## Work instructions
Print exactly the lines below between the line holding "10.3 Special Meeting" and the line holding "10.6 Guatemala experience: A.", inclusive, and nothing more.
=== Begin Enclosure ===
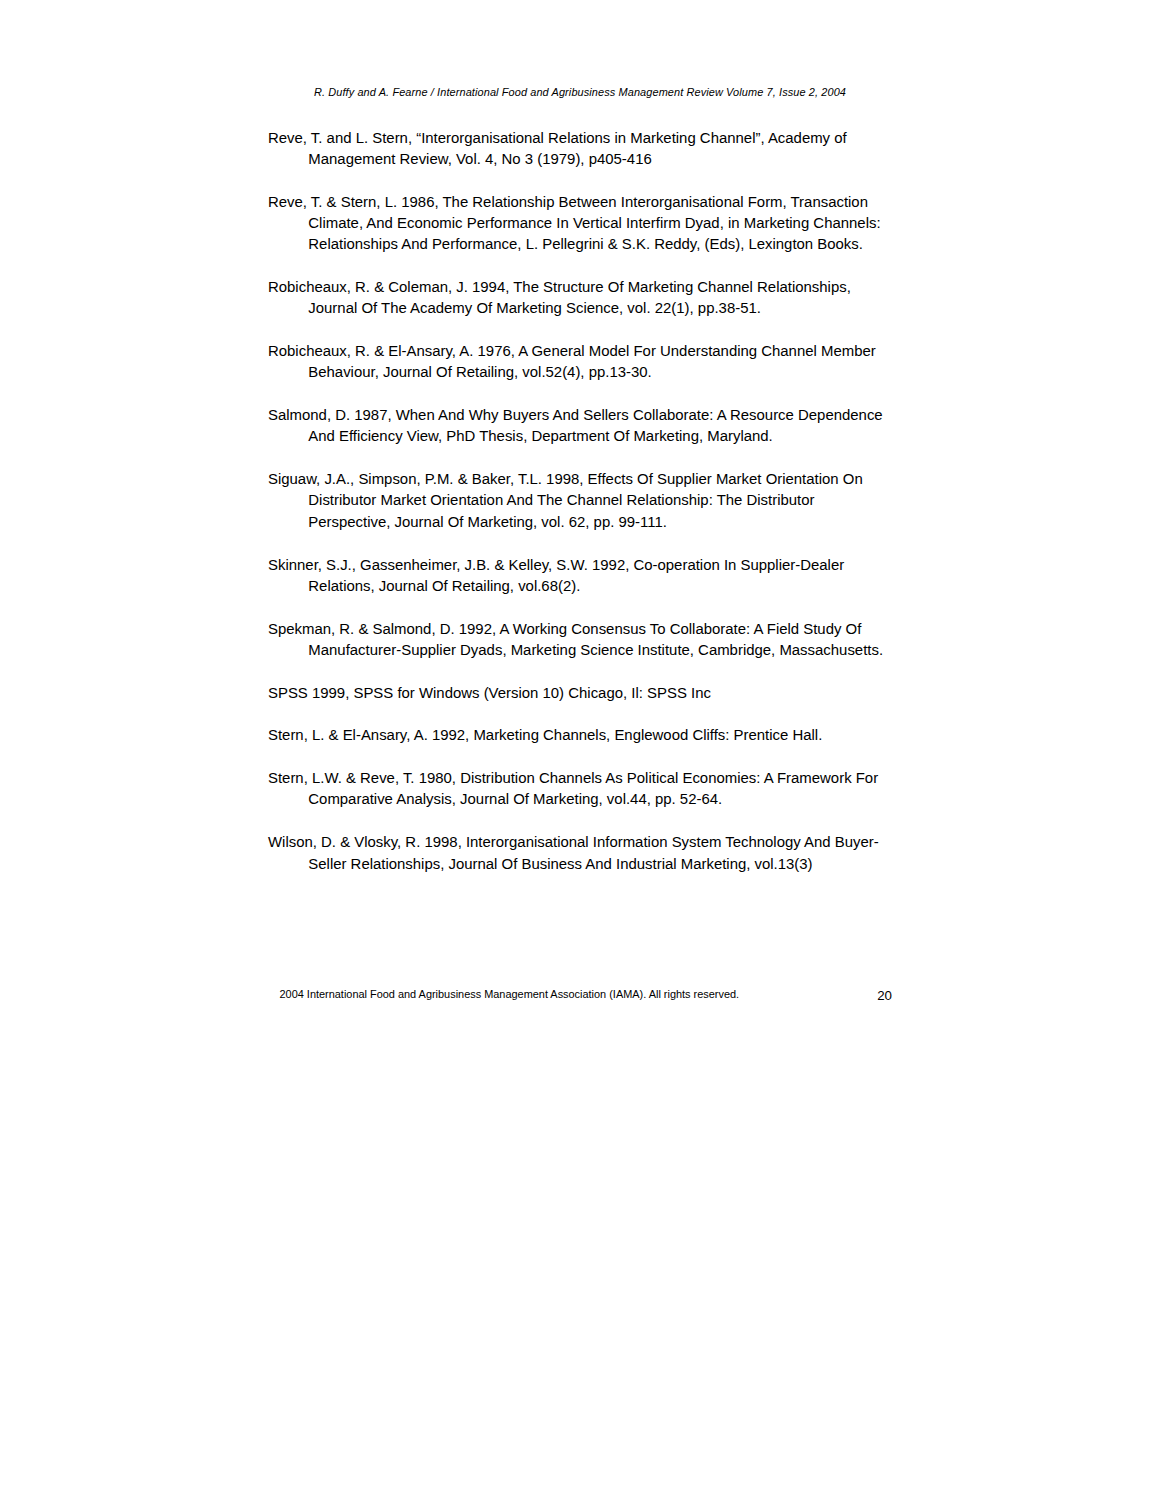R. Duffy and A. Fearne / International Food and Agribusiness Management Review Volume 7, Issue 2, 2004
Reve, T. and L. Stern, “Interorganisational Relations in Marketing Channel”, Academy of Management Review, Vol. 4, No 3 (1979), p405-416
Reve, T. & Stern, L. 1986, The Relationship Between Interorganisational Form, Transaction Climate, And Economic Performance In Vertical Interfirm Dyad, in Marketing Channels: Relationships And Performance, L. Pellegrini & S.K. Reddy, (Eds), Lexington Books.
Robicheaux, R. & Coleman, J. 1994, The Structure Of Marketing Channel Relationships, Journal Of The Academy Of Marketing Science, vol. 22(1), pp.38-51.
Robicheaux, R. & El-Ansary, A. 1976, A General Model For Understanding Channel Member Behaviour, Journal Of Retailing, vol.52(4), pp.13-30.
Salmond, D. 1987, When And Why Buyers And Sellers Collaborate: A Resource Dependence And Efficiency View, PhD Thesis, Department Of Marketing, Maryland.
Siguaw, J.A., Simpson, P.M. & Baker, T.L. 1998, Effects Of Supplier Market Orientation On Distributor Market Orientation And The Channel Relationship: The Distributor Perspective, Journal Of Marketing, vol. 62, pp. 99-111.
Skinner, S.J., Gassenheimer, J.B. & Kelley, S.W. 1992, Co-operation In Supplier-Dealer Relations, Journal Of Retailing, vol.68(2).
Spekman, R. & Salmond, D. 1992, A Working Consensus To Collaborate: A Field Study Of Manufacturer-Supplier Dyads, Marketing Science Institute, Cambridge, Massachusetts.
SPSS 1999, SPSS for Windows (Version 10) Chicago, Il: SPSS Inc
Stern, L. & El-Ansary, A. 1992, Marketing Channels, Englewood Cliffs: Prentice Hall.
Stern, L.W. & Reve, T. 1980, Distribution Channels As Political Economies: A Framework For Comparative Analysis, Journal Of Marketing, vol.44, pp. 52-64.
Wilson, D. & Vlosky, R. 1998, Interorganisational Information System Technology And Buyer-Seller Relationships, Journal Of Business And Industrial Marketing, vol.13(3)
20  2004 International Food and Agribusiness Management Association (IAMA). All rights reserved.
=== End Enclosure ===
=== Begin Enclosure ===
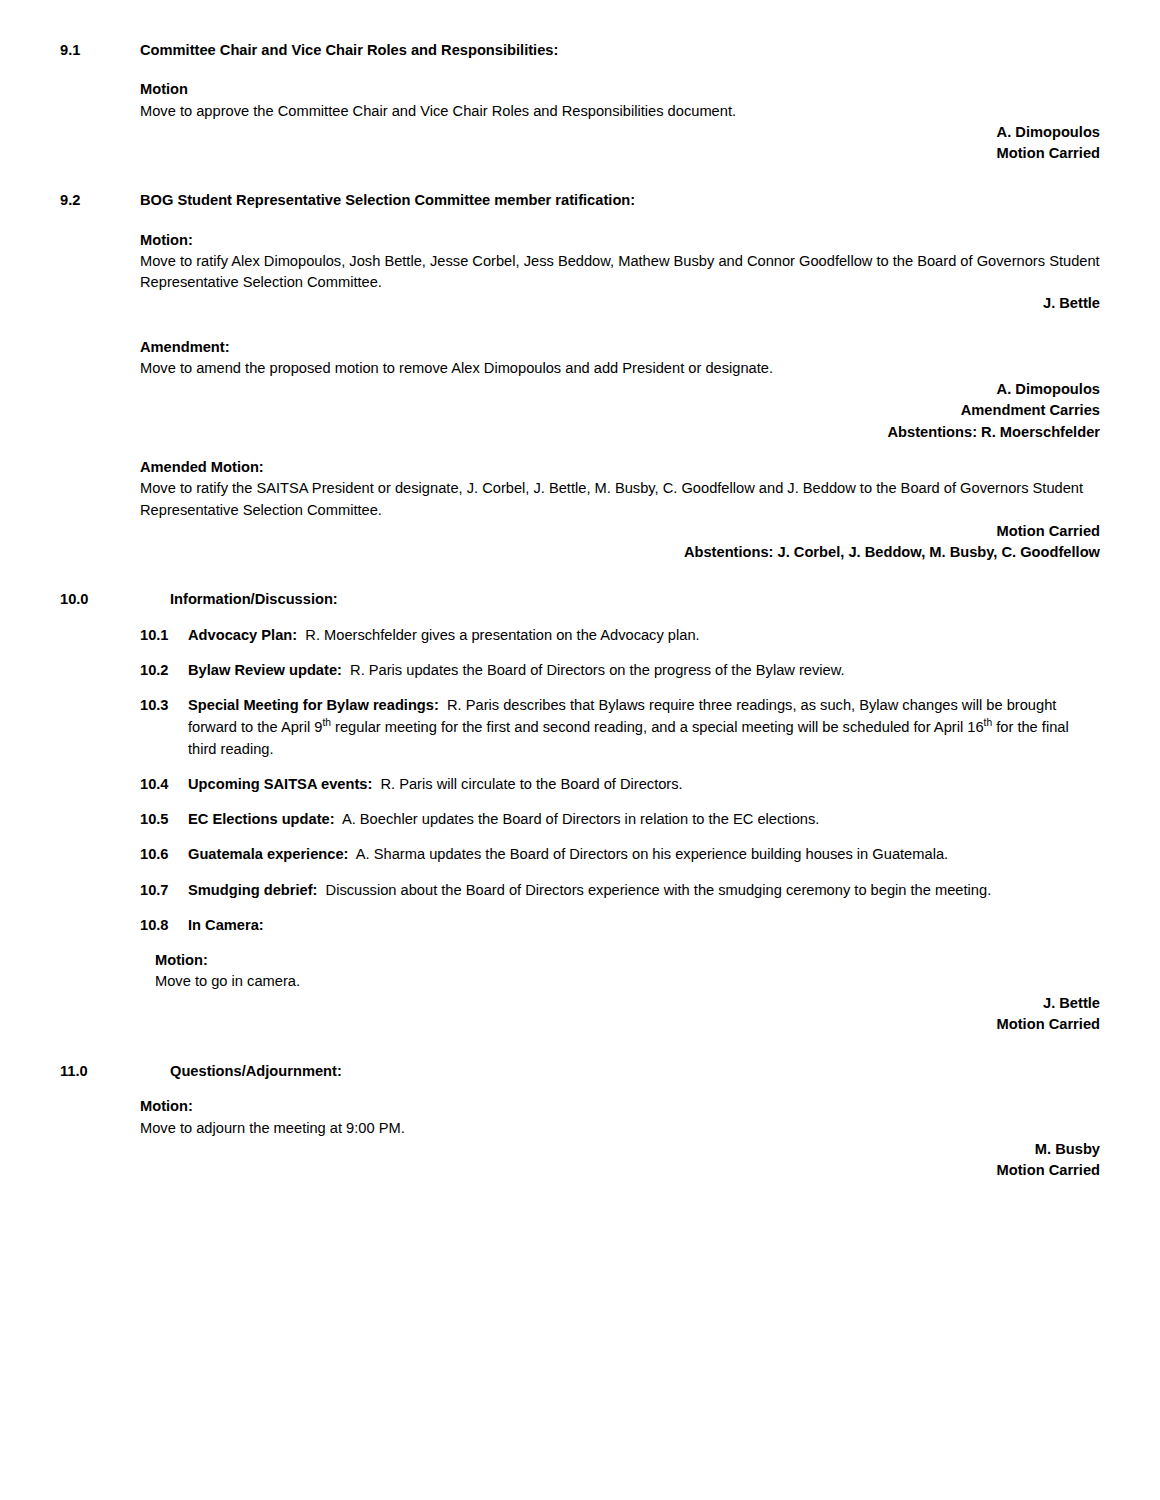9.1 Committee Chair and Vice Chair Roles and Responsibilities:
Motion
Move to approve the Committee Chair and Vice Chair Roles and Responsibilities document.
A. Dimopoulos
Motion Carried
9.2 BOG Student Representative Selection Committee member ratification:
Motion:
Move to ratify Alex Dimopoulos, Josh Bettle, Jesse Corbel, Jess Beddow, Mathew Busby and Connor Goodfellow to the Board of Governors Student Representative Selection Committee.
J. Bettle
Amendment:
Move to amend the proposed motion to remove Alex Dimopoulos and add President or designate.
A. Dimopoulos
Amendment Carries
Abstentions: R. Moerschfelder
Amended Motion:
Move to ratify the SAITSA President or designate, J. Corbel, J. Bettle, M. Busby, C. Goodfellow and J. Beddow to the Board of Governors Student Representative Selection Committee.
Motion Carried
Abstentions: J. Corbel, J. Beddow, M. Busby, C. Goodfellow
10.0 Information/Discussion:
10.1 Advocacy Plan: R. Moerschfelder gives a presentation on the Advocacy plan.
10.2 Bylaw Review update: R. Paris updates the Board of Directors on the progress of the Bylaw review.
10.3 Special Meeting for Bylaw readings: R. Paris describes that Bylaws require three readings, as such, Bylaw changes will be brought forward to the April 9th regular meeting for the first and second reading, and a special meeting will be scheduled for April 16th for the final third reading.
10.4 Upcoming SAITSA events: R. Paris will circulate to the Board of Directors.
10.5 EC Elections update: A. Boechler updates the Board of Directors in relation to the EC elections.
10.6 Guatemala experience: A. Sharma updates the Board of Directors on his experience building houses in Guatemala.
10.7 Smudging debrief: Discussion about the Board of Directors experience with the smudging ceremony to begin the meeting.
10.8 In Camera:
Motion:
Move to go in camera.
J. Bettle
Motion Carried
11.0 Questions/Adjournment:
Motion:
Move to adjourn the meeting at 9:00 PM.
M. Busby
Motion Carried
=== End Enclosure ===
## Response area
10.3 Special Meeting for Bylaw readings: R. Paris describes that Bylaws require three readings, as such, Bylaw changes will be brought forward to the April 9th regular meeting for the first and second reading, and a special meeting will be scheduled for April 16th for the final third reading.
10.4 Upcoming SAITSA events: R. Paris will circulate to the Board of Directors.
10.5 EC Elections update: A. Boechler updates the Board of Directors in relation to the EC elections.
10.6 Guatemala experience: A. Sharma updates the Board of Directors on his experience building houses in Guatemala.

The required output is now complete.